Chery pose ses valises en France. La marque chinoise, fondée en 1997 et forte de plus de 4,5 millions de véhicules vendus dans le monde, officialise son arrivée sur le marché français à l’automne 2026. Les commandes ouvriront le 1er septembre, avec une gamme pensée pour les familles : quatre SUV Tiggo, tous hybrides ou hybrides rechargeables dès le lancement.
AU SOMMAIRE
Une technologie hybride maison, éprouvée dans 30 pays
Chery n’arrive pas les mains vides. La marque s’appuie sur sa technologie CSH (Chery Super Hybrid), développée en 26 ans de recherche et perfectionnée sur cinq générations. L’argumentaire tient en trois points : une autonomie étendue, des performances dynamiques et une isolation acoustique poussée, y compris en mode thermique.
La batterie, certifiée IP68, est garantie 8 ans ou 160 000 km avec un maintien d’au moins 75 % de sa capacité d’origine. Le reste de la gamme bénéficie d’une garantie constructeur de 7 ans ou 150 000 km, complétée par une assistance routière avec Allianz. De quoi rassurer un acheteur encore peu familier de la marque.

Quatre Tiggo pour couvrir l’essentiel des besoins familiaux
La gamme se construit autour de la ligne Tiggo, cœur historique de la marque à l’international. Le Tiggo 4 Hybride (B-SUV, 4,32 m) vise les trajets urbains et périurbains, avec une date de commande encore à confirmer.
Le Tiggo 7 (C-SUV, 4,55 m) se décline en deux motorisations, hybride simple et hybride rechargeable, pour couvrir aussi bien les usages quotidiens que les longs trajets à moindre coût. Le Tiggo 8 (4,72 m), lui, mise sur ses 7 places et sa seule motorisation PHEV pour se positionner comme l’offre familiale la plus généreuse en espace.
La déferlante chinoise s’accentue
L’arrivée de Chery n’est pas un cas isolé. Le marché français voit depuis plusieurs mois affluer les marques chinoises, et le mouvement s’accentue plutôt qu’il ne ralentit. Nous avions détaillé cette montée en puissance et les repères à connaître pour s’y retrouver dans notre article consacré aux marques chinoises installées en France.
Chery n’est d’ailleurs pas totalement inconnue des Français. Le groupe est déjà présent via sa marque sœur Jaecoo, dont le modèle 7 hybride nous avait plutôt convaincus lors de notre essai. Nous avions détaillé nos impressions sur le Jaecoo 7 hybride ici. L’arrivée de Chery vient donc compléter une offre déjà amorcée, plutôt que l’inaugurer.

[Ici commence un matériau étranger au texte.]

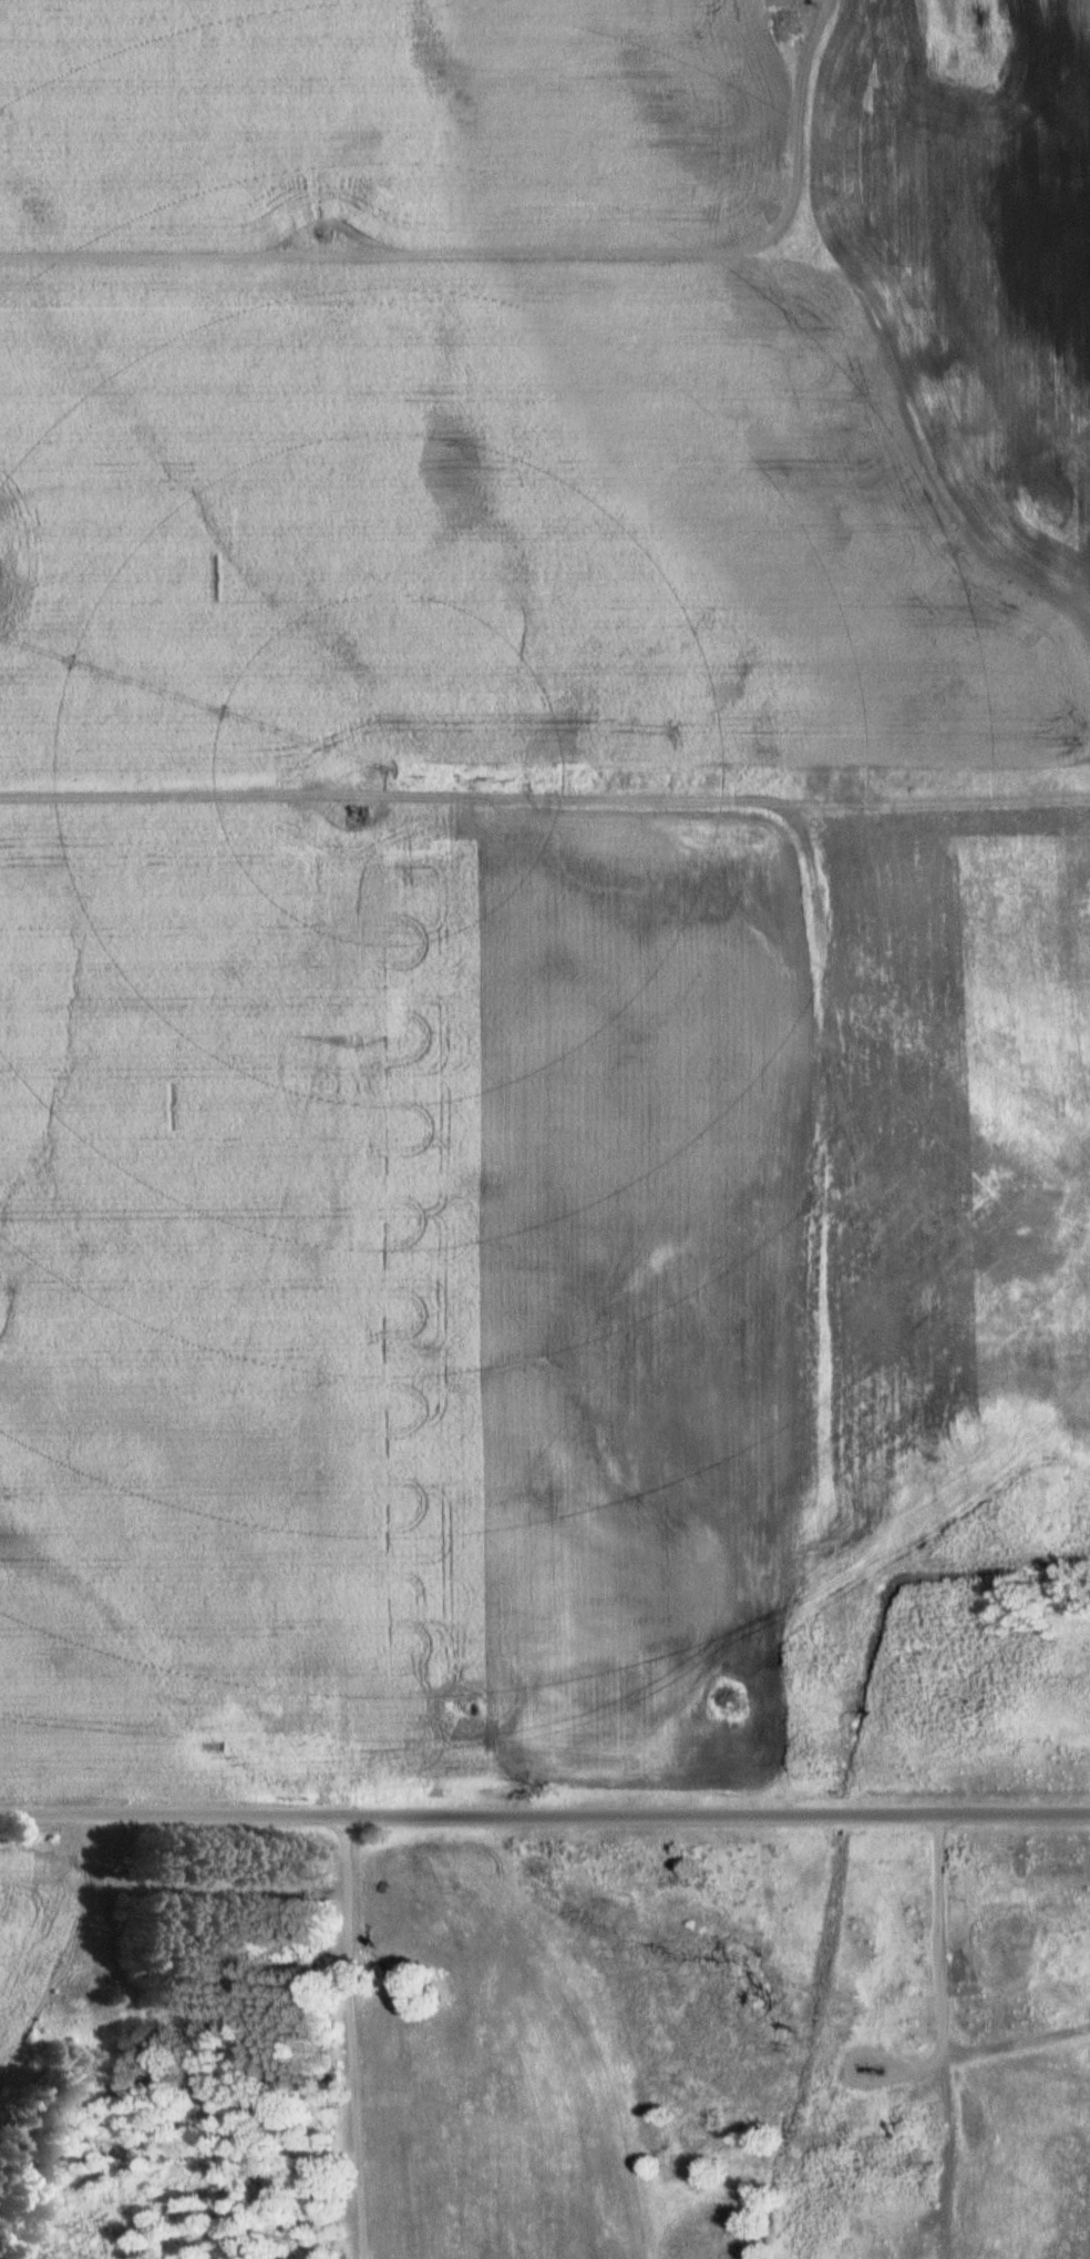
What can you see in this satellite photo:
road: (521, 268)
road: (543, 819)
road: (798, 951)
road: (716, 1817)
road: (171, 1818)
road: (939, 1959)
road: (347, 2037)
petroleum well: (871, 2067)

Un réseau de plus de 50 points de vente au lancement
Chery mise sur la proximité pour convaincre. Plus de 50 points de vente et réparateurs agréés seront opérationnels dès le 1er septembre, avec un objectif de plus de 90 sites d’ici la fin de l’année 2026. Un centre de pièces détachées basé en France, en partenariat avec DHL Supply Chain, doit permettre d’approvisionner l’ensemble du réseau dès le lancement commercial.
La filiale française est dirigée par Shaobo Wang, sous la responsabilité de Lionel French Keogh, directeur opérationnel du groupe Chery en France (également en charge d’Omoda et Jaecoo dans l’Hexagone).
Face à la concurrence
Sur le segment des C-SUV hybrides, le Tiggo 7 devra se frotter à des références bien installées : le Nissan Qashqai e-Power, le Dacia Bigster hybride (nettement moins cher) et le MG HS, autre transfuge chinois déjà présent depuis plusieurs années. Le BYD Seal U, également hybride rechargeable, se positionne comme un concurrent direct sur ce même terrain du « hybride abordable ».
Sur le format 7 places, le Tiggo 8 vise notamment le Peugeot 5008 et le Skoda Kodiaq, deux références du segment vendues nettement plus cher en configuration hybride rechargeable. C’est justement sur l’argument du prix que Chery entend se démarquer, plutôt que sur la nouveauté technologique.
Les tarifs précis n’ont pas encore été communiqués. Ils devraient être dévoilés à l’approche de l’ouverture des commandes, le 1er septembre. En attendant, le communiqué complet et les premières informations sont disponibles sur le site du groupe Omoda & Jaecoo France, qui porte pour l’instant la présence commerciale du groupe Chery dans l’Hexagone.